**Page text**.
= = = = = = =

We learned, that the blogging platform can be the tool for teaching writing and that quad blogging month can be a CATALYST for an amplified, global and connected writing for your students.

21st Century skills:

  • collaborating
  • communicating
  • connecting
  • creating
  • critical thinking

21st Century Literacies:

  • Global
  • Network
  • Information
  • Media
  • Basic
  • Digital Citizenship

Technology skills:

  • inserting and resizing of images
  • embedding of code
  • widgets
  • hyperlinking
  • formatting

Writing skills:

  • editing
  • peer editing
  • auto-evaluation
  • writing for a specific audience
  • reflective writing
  • transmedia writing
  • writing with a voice
  • informative writing
  • creative writing

Timing:

  • find better timing for all 4 participating classes
  • not close to standardized testing week
  • be mindful of country/school specific vacation/holiday times

Rubric:

  • too difficult for ELL students
  • language was too high for primary students
  • Needed to deconstruct the rubric for and with students
  • Idea of possibly recording the rubric with audio explanations by teacher
  • we might need three versions of the rubric: teacher, students (native speaker), students (ELL)

ELL- English Language Learners

  • we need to do a better job in keeping ELL students in mind
  • Native speakers need to be prepared and continuously reminded of barriers, limits and necessary accommodations they need to make when reading and writing to/for their blog  buddies.

= = = = = = =

**Source data**.
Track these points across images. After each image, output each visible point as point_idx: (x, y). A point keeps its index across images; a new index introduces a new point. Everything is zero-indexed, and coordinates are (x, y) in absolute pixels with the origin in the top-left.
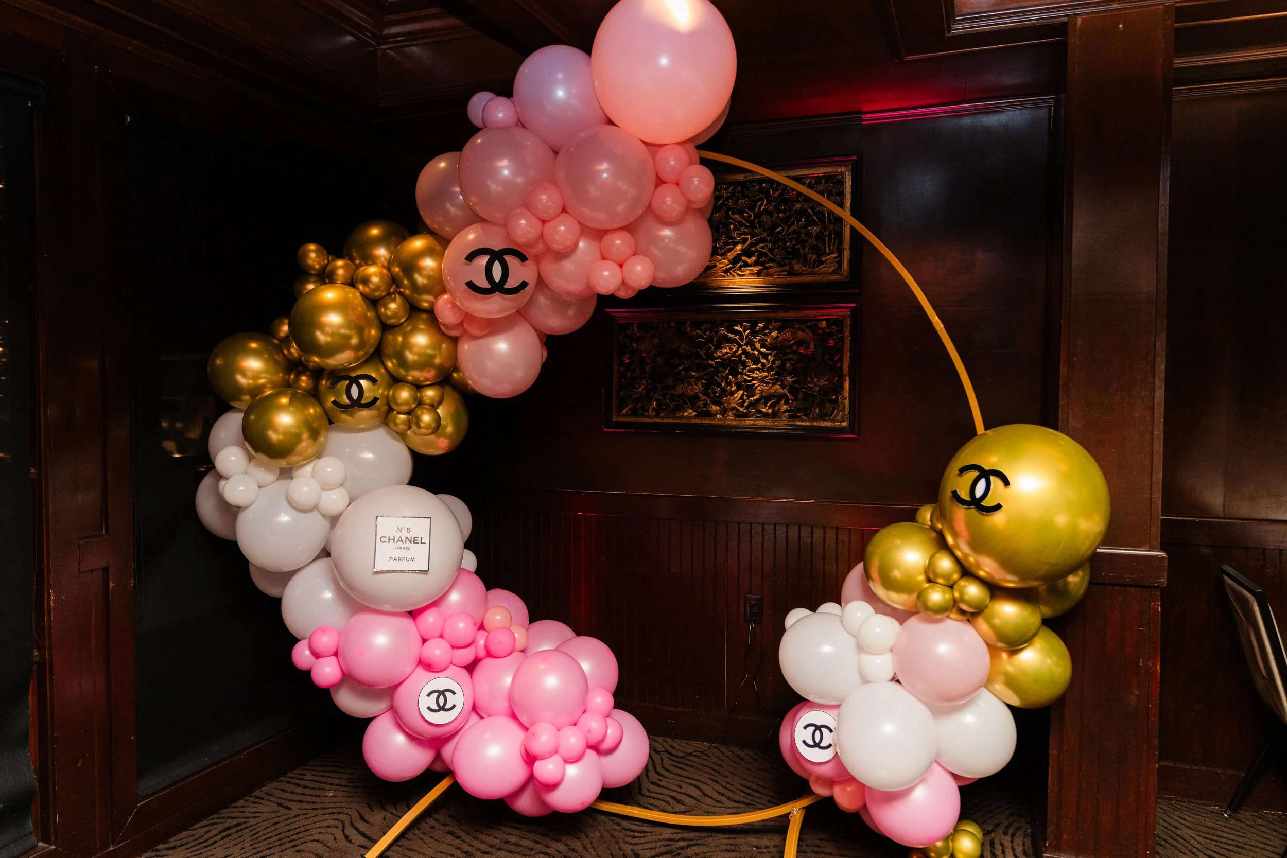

= = = = = = =

**Exercise prompt**.
Answer these from the quad blogging notes:
1. How many versions of the rubric might be needed, and for whom?
2. Close to which week should the quad blogging month not fall?
3. Which technology skill listed involves images?

**Answer space**.
1. Three: one for the teacher, one for students who are native speakers, and one for students who are English Language Learners.
2. Standardized testing week.
3. Inserting and resizing of images.